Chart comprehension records
━━━━━━━━━━━━━━━━━━━━

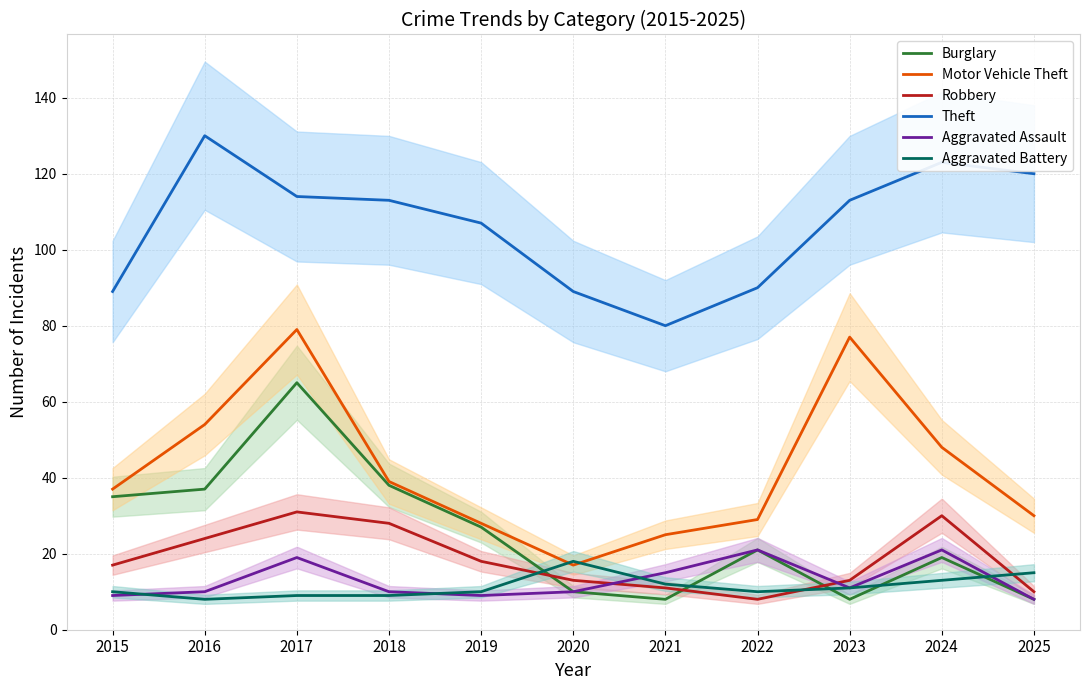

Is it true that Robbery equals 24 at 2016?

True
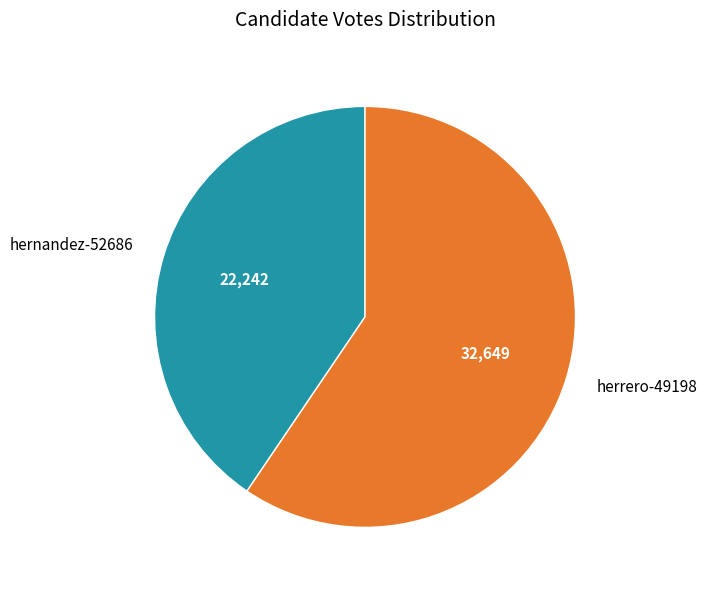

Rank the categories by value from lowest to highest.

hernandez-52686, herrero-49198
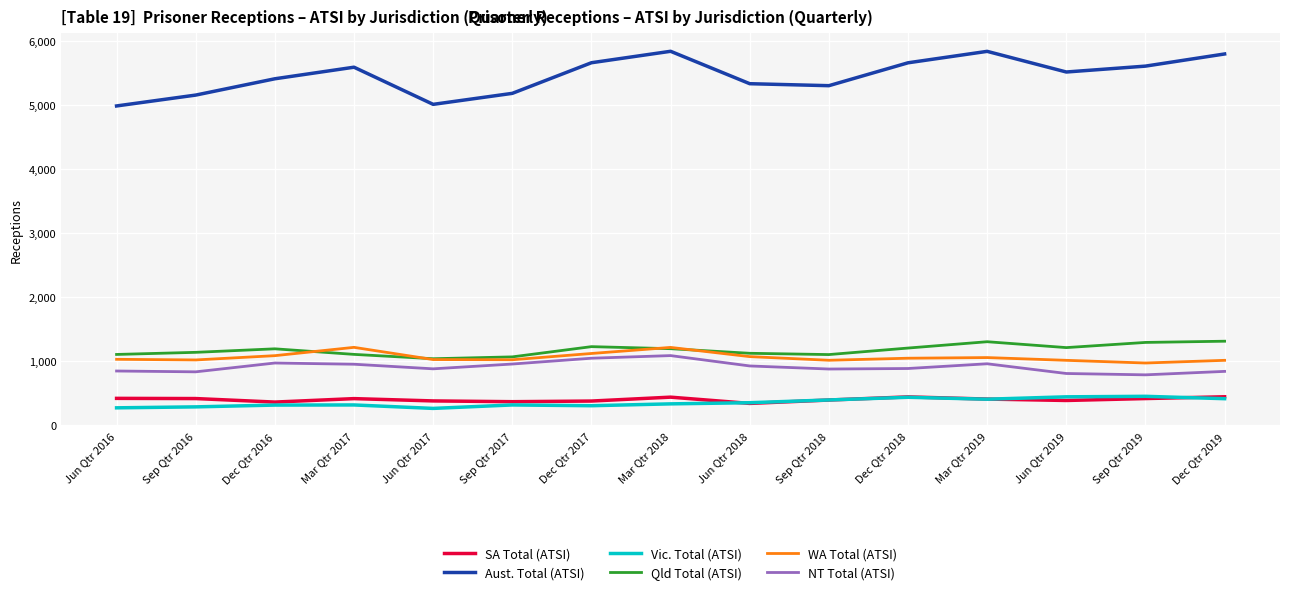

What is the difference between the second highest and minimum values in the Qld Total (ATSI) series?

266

━━━━━━━━━━━━━━━━━━━━

Could you recast every line of the records above as a numbered list, skipping the blank lines and leaving the pictures out?

**TASK RESULT**:
1. Is it true that Robbery equals 24 at 2016?
2. True
3. Rank the categories by value from lowest to highest.
4. hernandez-52686, herrero-49198
5. What is the difference between the second highest and minimum values in the Qld Total (ATSI) series?
6. 266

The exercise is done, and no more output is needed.